Abstract

β-carotene, a natural dye renowned for its antioxidant and provitamin A activities, is hindered from direct use in food and drug products due to its susceptibility to oxidation, easy isomerization under light, heat, or acidic conditions, as well as its low water solubility and oral bioavailability. In this study, we addressed these challenges by loading β-carotene into corn starch aerogels via supercritical carbon dioxide (sc-CO2) and assessed its loading contributions through adsorption during contact time and precipitation during depressurization.
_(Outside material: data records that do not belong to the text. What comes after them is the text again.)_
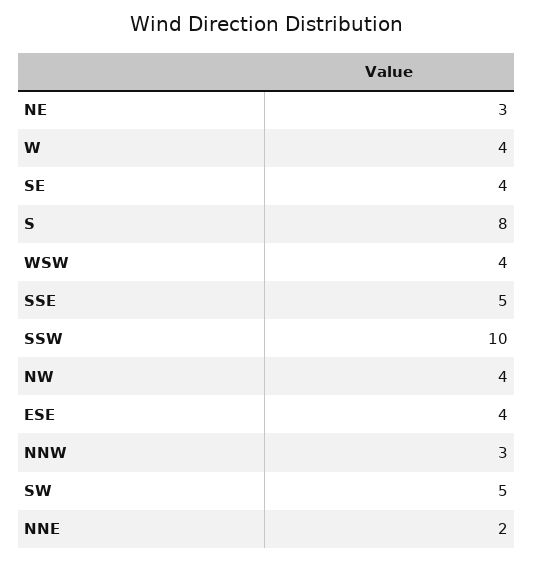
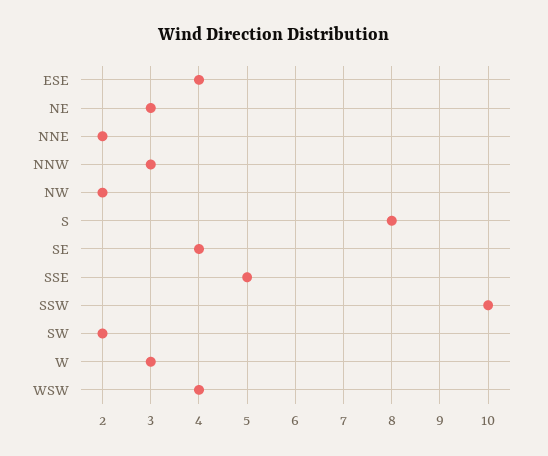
W: 4 -> 3
NW: 4 -> 2
SW: 5 -> 2

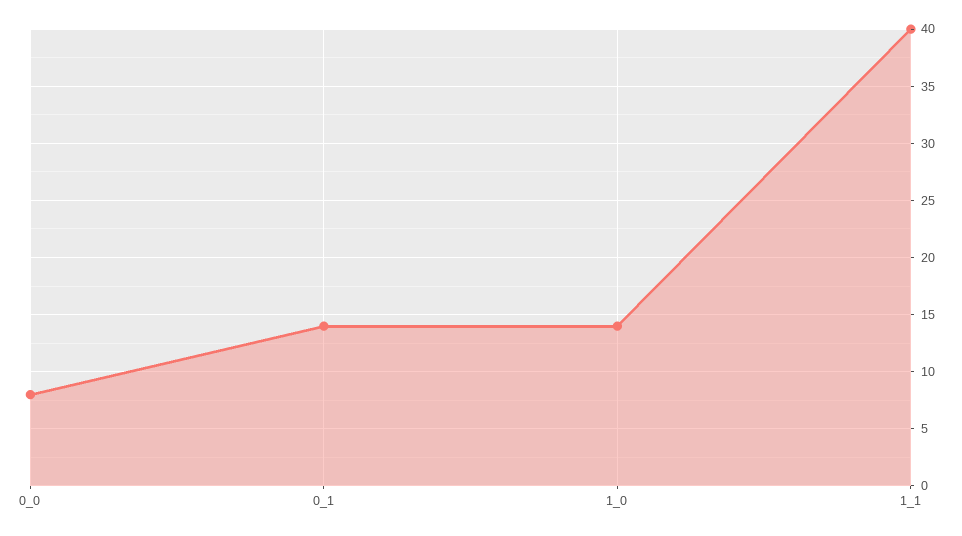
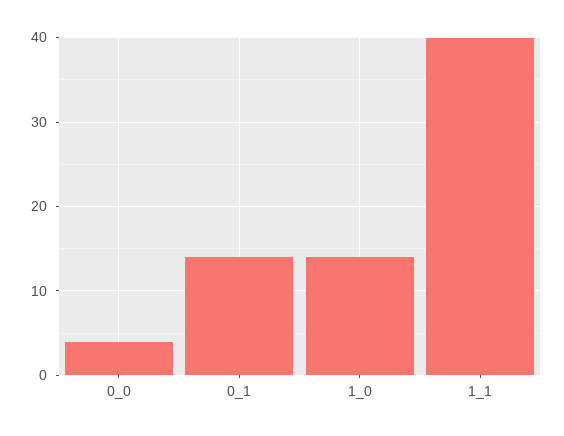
0_0: 8 -> 4

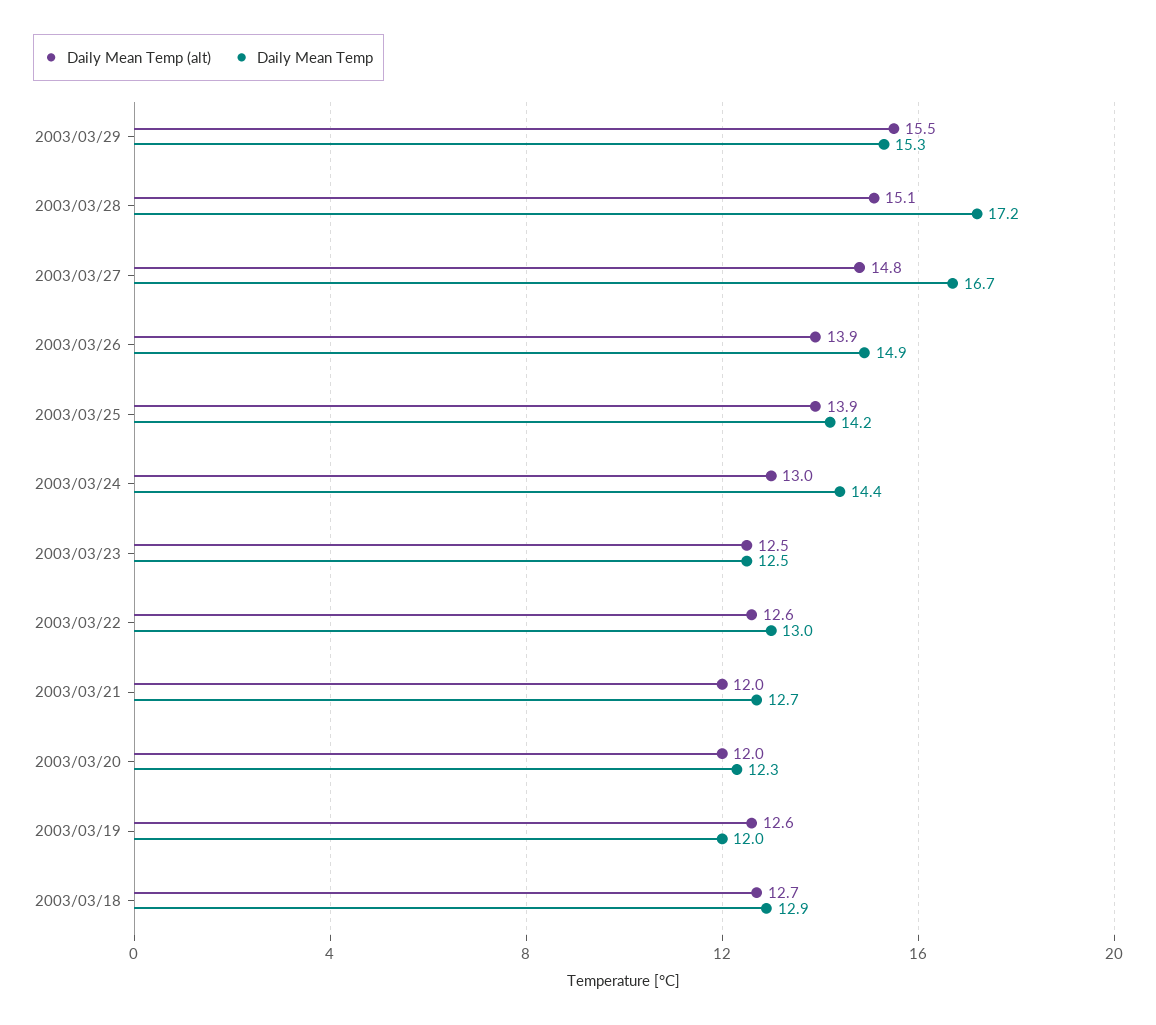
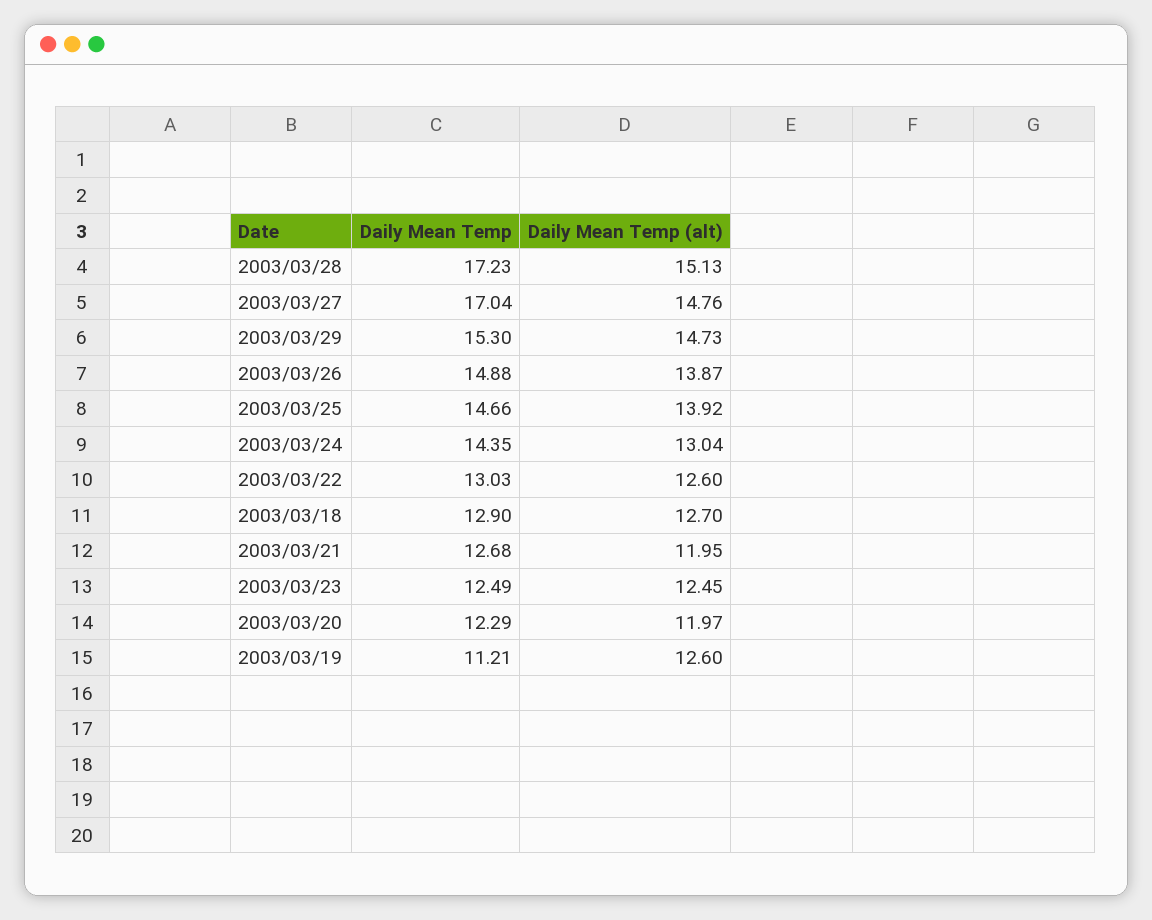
Daily Mean Temp (alt), 2003/03/29: 15.5 -> 14.73
Daily Mean Temp, 2003/03/27: 16.7 -> 17.04
Daily Mean Temp, 2003/03/25: 14.2 -> 14.66
Daily Mean Temp, 2003/03/19: 12 -> 11.21

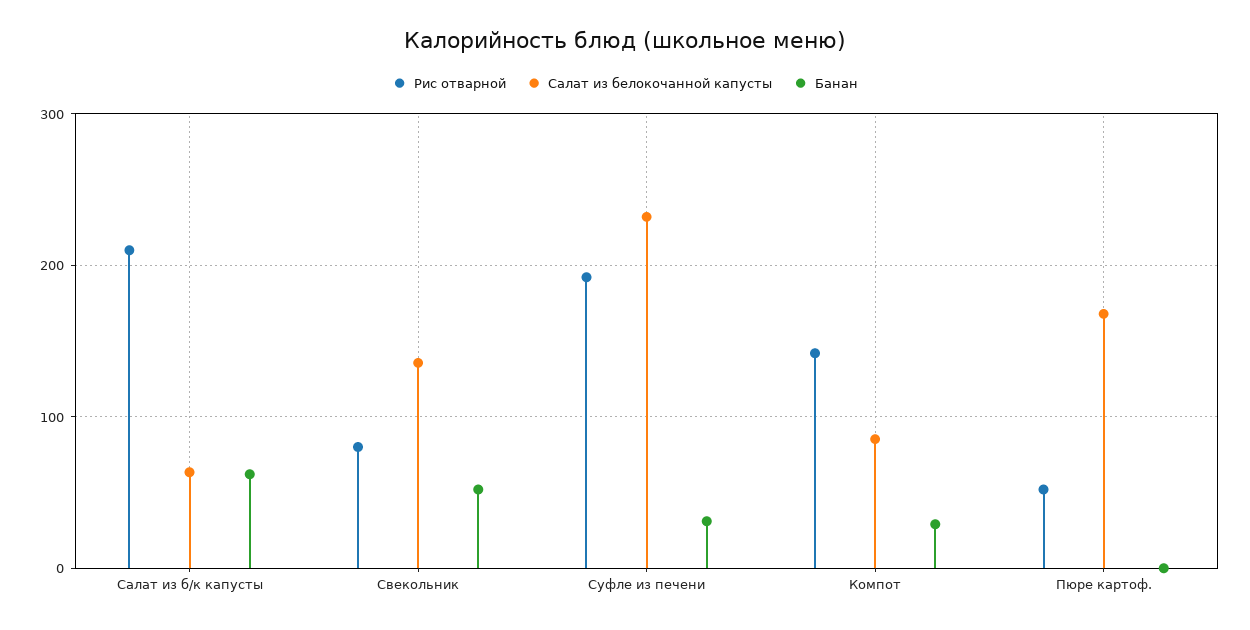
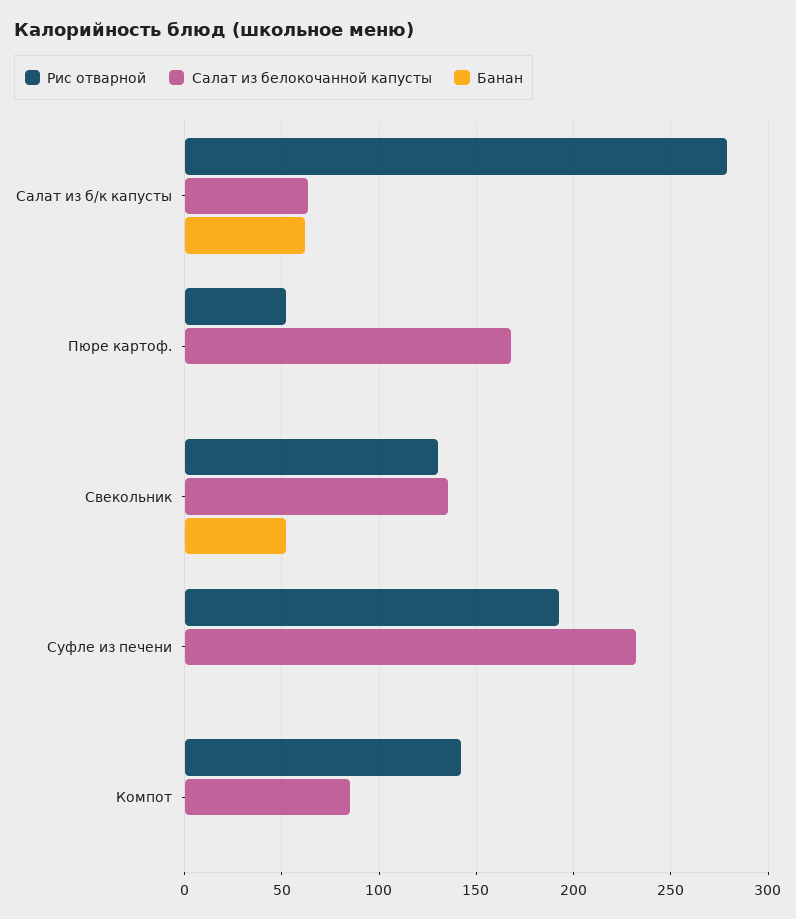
Рис отварной, Салат из б/к капусты: 210 -> 280
Рис отварной, Свекольник: 80 -> 130
Банан, Суфле из печени: 30 -> 0
Банан, Компот: 30 -> 0

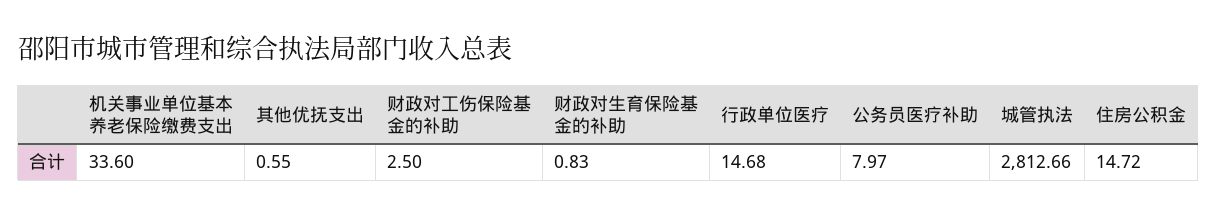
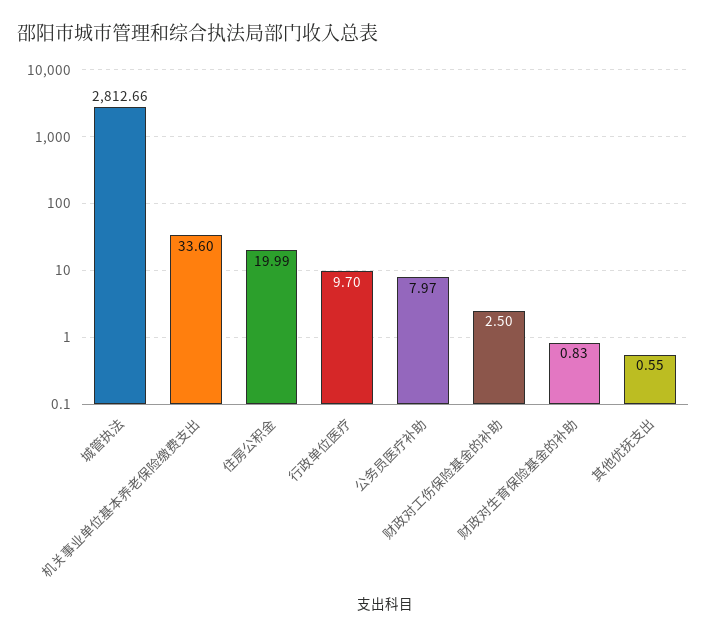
行政单位医疗: 14.68 -> 9.7
住房公积金: 14.72 -> 19.99

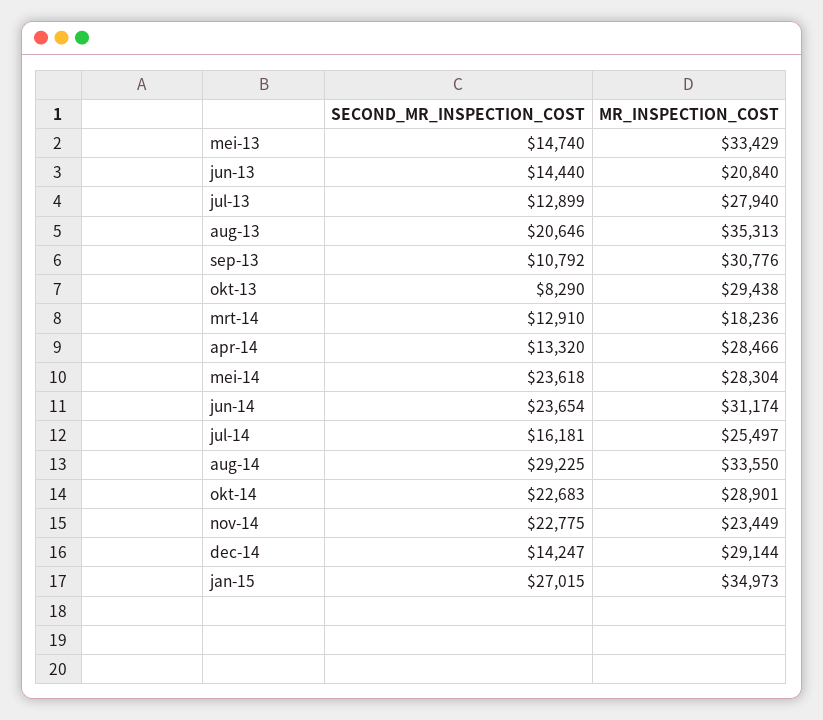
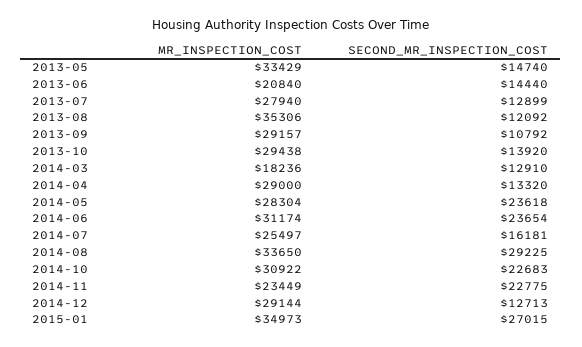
SECOND_MR_INSPECTION_COST, aug-13: 20646 -> 12092
MR_INSPECTION_COST, aug-13: 35313 -> 35306
MR_INSPECTION_COST, sep-13: 30776 -> 29157
SECOND_MR_INSPECTION_COST, okt-13: 8290 -> 13920
MR_INSPECTION_COST, apr-14: 28466 -> 29000
MR_INSPECTION_COST, aug-14: 33550 -> 33650
MR_INSPECTION_COST, okt-14: 28901 -> 30922
SECOND_MR_INSPECTION_COST, dec-14: 14247 -> 12713

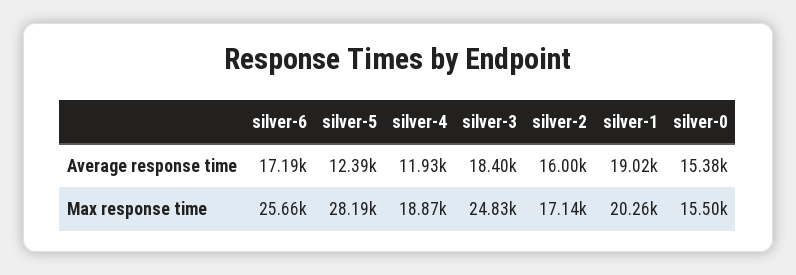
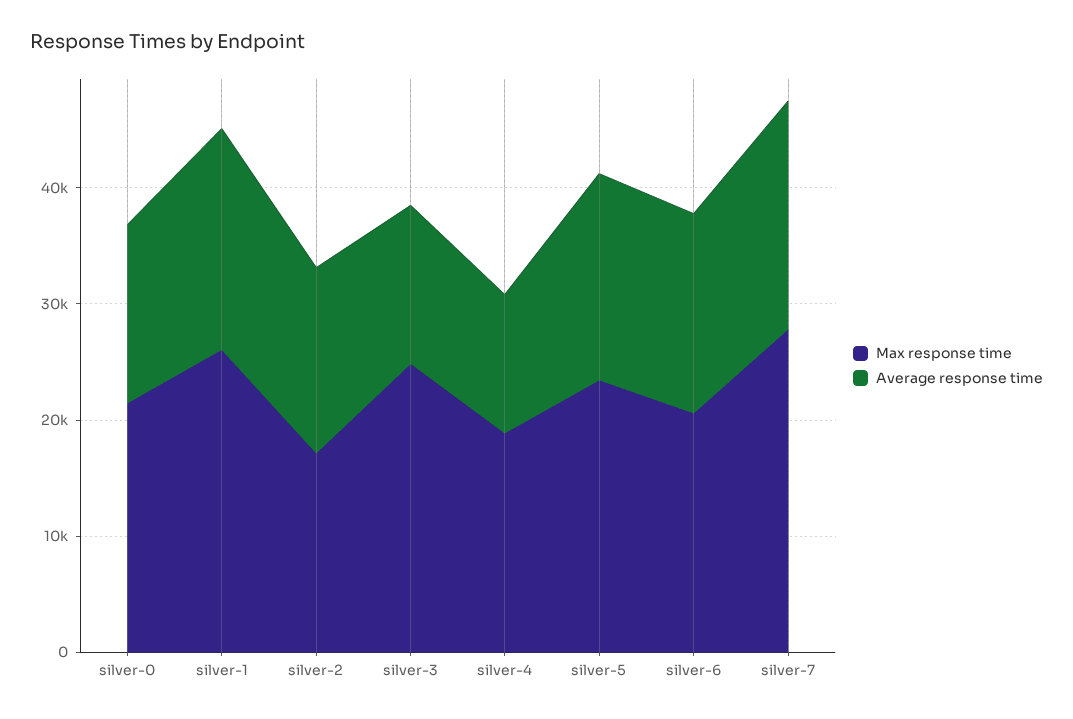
Average response time, silver-5: 12390 -> 18000
Average response time, silver-3: 18400 -> 14000
Max response time, silver-6: 25660 -> 20000
Max response time, silver-5: 28190 -> 24000
Max response time, silver-1: 20260 -> 26000
Max response time, silver-0: 15500 -> 22000
Max response time, silver-7: none -> 28000
Average response time, silver-7: none -> 20000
The loading process was studied under two cycles at pressure of 30 MPa, temperature of 40 °C, depressurization rate of 0.4 MPa/min, and co-solvent (ethanol) mass percentage of 1.2 %. Experiments found adsorption minimally contributed to impregnation, while precipitation became the primary loading mechanism. The subsequent work focused on a mathematical model describing β-carotene loading into corn starch aerogels via precipitation, using the law of conservation of mass and classical nucleation theory. The model shows that using pure CO2 results in a loading efficiency of 0.10 mg β-carotene/g aerogel, while with CO2 and 1.2 % ethanol as the co-solvent, the loading efficiency increases threefold to 0.30 mg β-carotene/g aerogel.